Reporter: Dityasa H Forddanta | Editor: Asnil Amri
JAKARTA. Sore tadi, (29/8), Bank Indonesia (BI) kembali menaikkan BI rate sebesar 50 basis poin (bps) ke 7%. Artinya, BI sudah menaikkan BI rate sebanyak tiga kali dari awal tahun ini.
Keputusan BI tersebut disambut positif oleh Lukman Leong, Chief Analyst Platon Niaga Berjangka. Ia menilai, di tengah kondisi rupiah yang sangat tak stabil belakangan ini, kenaikan BI rate tersebut bagai segelas air di tengah gurun pasir.
"Walau dibaratkan hanya segelas air di gurun pasir, namun ini dapat mencegah keterpurukan rupiah atau minimal bisa menjaga kestabilan mata uang dan sentimen di pasar," terang Lukman di Jakarta, Kamis (29/8).
Sebenarnya, lanjut Lukman, jika di awal tahun BI tak lengah, maka kondisi yang terjadi sekarang ini bisa diantisipasi dengan beberapa kebijakan pengetatan sisi moneter yang bersifat preventif. Jika tindakan preventif dilakukan dari awal, BI tak perlu menaikkan BI rate berulang kali.

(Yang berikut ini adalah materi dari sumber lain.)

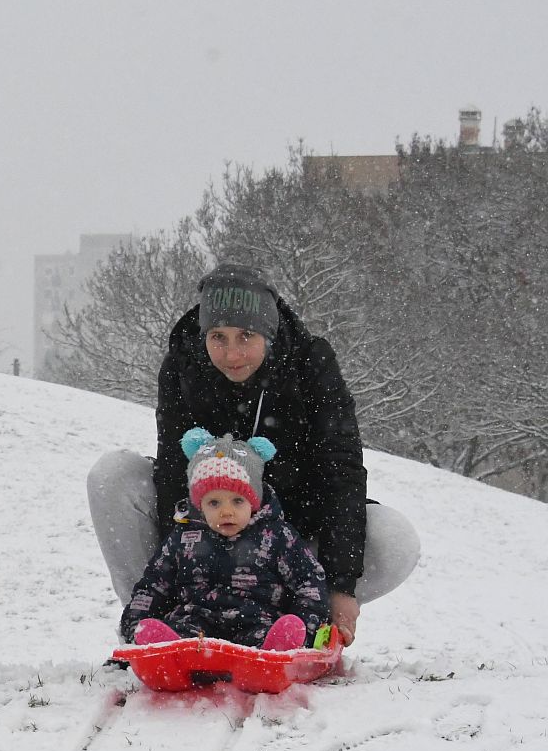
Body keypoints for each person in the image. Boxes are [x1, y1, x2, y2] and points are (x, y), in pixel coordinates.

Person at [88, 264, 420, 646]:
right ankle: (157, 628)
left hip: (287, 549)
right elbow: (174, 471)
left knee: (395, 538)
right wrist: (178, 566)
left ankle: (295, 623)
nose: (232, 354)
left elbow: (341, 472)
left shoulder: (311, 365)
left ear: (269, 333)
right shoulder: (183, 366)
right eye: (218, 337)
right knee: (112, 475)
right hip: (203, 542)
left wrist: (341, 585)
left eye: (246, 336)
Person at [123, 428, 329, 650]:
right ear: (199, 505)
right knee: (180, 637)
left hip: (257, 621)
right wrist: (135, 624)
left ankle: (278, 649)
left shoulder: (277, 536)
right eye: (214, 503)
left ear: (254, 502)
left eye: (237, 501)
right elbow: (154, 584)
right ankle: (165, 649)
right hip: (195, 624)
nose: (226, 512)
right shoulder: (184, 537)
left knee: (268, 638)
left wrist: (306, 627)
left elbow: (309, 582)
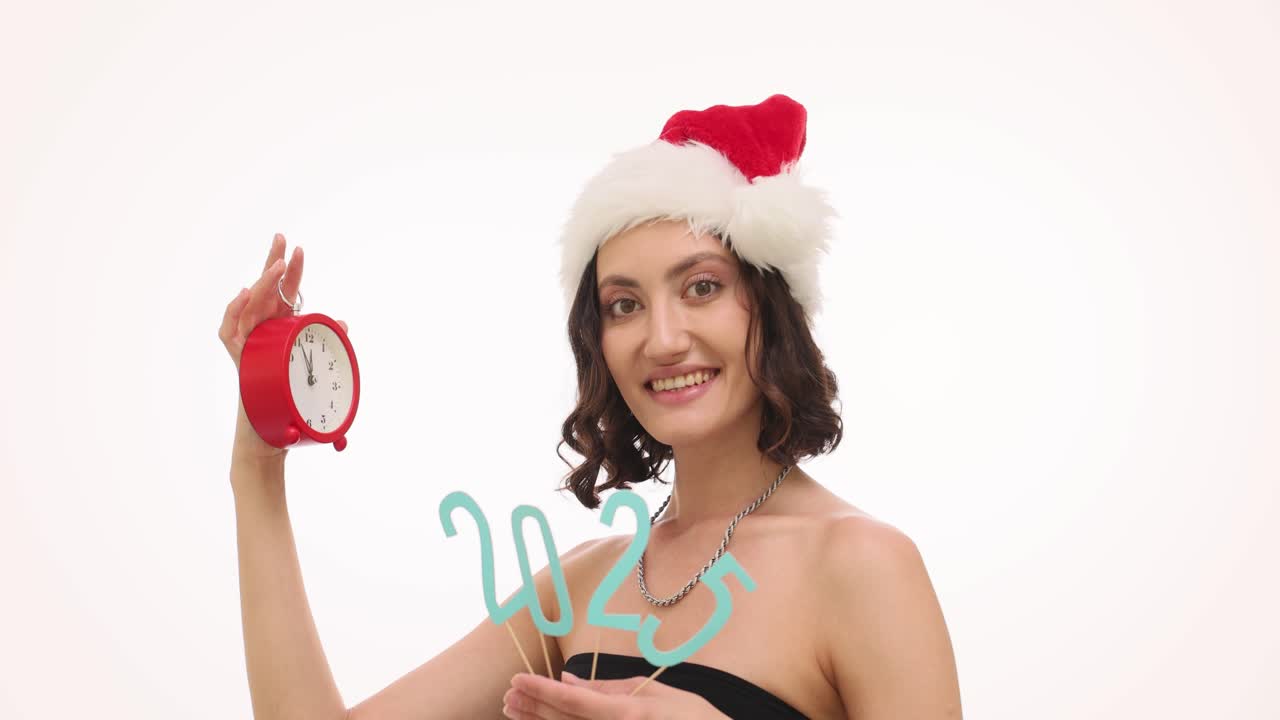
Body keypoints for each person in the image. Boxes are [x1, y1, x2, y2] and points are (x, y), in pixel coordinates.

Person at [219, 94, 962, 720]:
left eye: (700, 286)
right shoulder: (584, 584)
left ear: (770, 306)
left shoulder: (861, 565)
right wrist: (259, 467)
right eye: (624, 304)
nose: (663, 339)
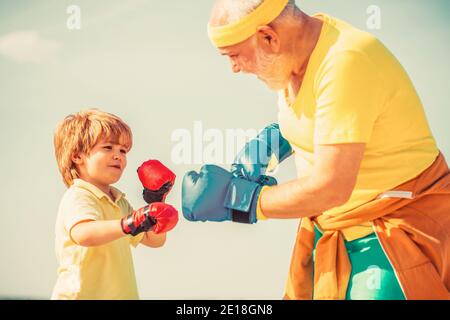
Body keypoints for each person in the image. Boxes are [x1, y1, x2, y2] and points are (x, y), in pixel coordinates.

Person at [181, 0, 450, 299]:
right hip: (333, 232)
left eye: (233, 55)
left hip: (392, 236)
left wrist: (239, 199)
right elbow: (335, 116)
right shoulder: (294, 58)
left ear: (269, 36)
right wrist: (275, 141)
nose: (233, 68)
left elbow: (331, 187)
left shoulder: (347, 60)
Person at [52, 109, 178, 299]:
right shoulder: (79, 195)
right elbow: (84, 233)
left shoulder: (119, 201)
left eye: (123, 150)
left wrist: (156, 204)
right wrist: (129, 224)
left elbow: (155, 241)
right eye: (108, 148)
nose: (118, 155)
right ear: (77, 156)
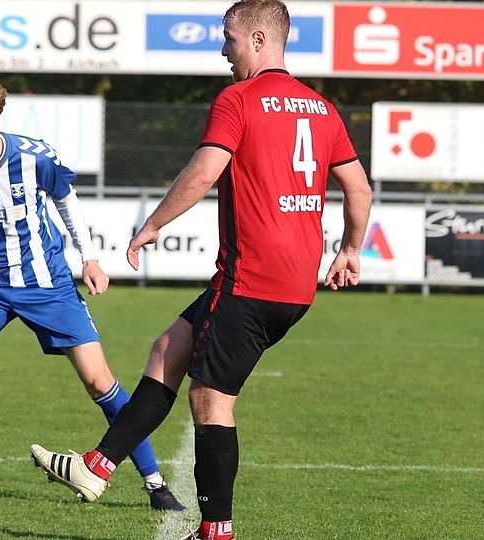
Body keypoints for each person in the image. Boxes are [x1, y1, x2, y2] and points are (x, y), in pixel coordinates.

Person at [29, 1, 373, 538]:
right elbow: (360, 189)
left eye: (229, 39)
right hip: (293, 285)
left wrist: (153, 224)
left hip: (251, 280)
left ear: (260, 41)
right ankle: (98, 466)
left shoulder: (239, 99)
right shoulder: (321, 109)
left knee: (210, 401)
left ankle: (216, 530)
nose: (223, 50)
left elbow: (203, 171)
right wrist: (350, 249)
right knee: (169, 349)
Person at [0, 72, 185, 513]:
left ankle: (154, 482)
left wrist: (88, 258)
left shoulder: (34, 157)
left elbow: (66, 201)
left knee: (100, 382)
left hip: (48, 284)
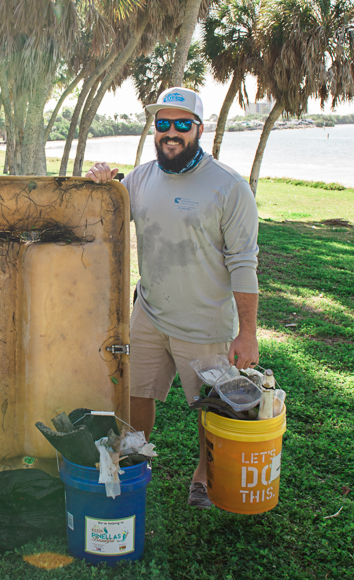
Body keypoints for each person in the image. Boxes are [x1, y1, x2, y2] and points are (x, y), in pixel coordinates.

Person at [85, 87, 260, 510]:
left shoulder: (229, 187)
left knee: (211, 409)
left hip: (204, 324)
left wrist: (247, 333)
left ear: (200, 129)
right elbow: (101, 217)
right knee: (137, 393)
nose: (172, 133)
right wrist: (103, 184)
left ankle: (203, 475)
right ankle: (135, 457)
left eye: (183, 124)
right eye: (164, 124)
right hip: (148, 313)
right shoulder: (141, 179)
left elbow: (243, 263)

Namun, keadaan saat ini sudah condong ke arah sentimen. Maksudnya, keterpurukan rupiah dipicu kekhawatiran pada fundamentalnya. Jika sudah begini, terpaksa ekonomi dikorbankan demi menjaga mata uang dengan menaikkan suku bunga.
"Seperti pepatah, mencegah lebih baik daripada mengobati, maka BI kini membayar lebih mahal untuk memulihkan keadaan ekonomi," ujar Lukman.
Walaupun kin BI rate ada di posisi 7%, Lukman menilai BI berpeluang menaikkannya lagi. Sebab, kata dia, tekanan terhadap rupiah masih akan terjadi seperti sentimen dari The Fed.
Selain itu, ada juga sentimen negatif yang datang dari harga minyak dunia yang terus naik karena krisis Suriah. Apalagi, Amerika Serikat (AS) kini berencana menyerang Suriah yang bisa berdampak bagi harga minyak.
Apabila harga minyak terus naik, maka current account di kuartal berikutnya bisa kembali terancam defisit oleh impor minyak.
Namun, kata Lukman, kunci utama dan faktor yang paling penting dari rupiah tetap ada pada inflasi. Jika inflasi lebih rendah, tekanan terhadap rupiah bisa berkurang. "Ffaktor internal yaitu mengontrol inflasi jauh lebih penting daripada khawatir pada defisit current account dan BI rate," tambah Lukman.
Sementara itu, Nugroho SBM, Dosen Ekonomika dan Bisnis Universitas Diponegoro memiliki pandangan senada. Dia menyambut positif kenaikan BI rate ke level 7%. Namun, menurutnya, penguatan rupiah atas efek kenaikan BI rate belum bisa dirasakan dalam waktu dekat.
"Saya rasa baru bisa dirasakan jangka panjang. Sampai ke level realistis, sesuai asumsi RAPBN yang baru, yaitu Rp10.200 -an. Tapi, ini ada yang mengkhawatirkan, konflik Mesir dan Suriah yang akan menaikan harga minyak dunia," jelas Nugroho.
Harga minyak memang mempengaruhi penerimaan ekspor Indonesia dalam dolar, tapi juga sekaligus beban bagi impor minyak. Sementara itu, Indonesia sudah menjadi net importir minyak.
Akibatnya, kebutuhan dolar AS untuk mengimpor minyak naik dan pada akhirnya kembali menekan rupiah. "Jadi, BI masih punya ruang untuk menaikkan BI rate lagi," terang Nugroho.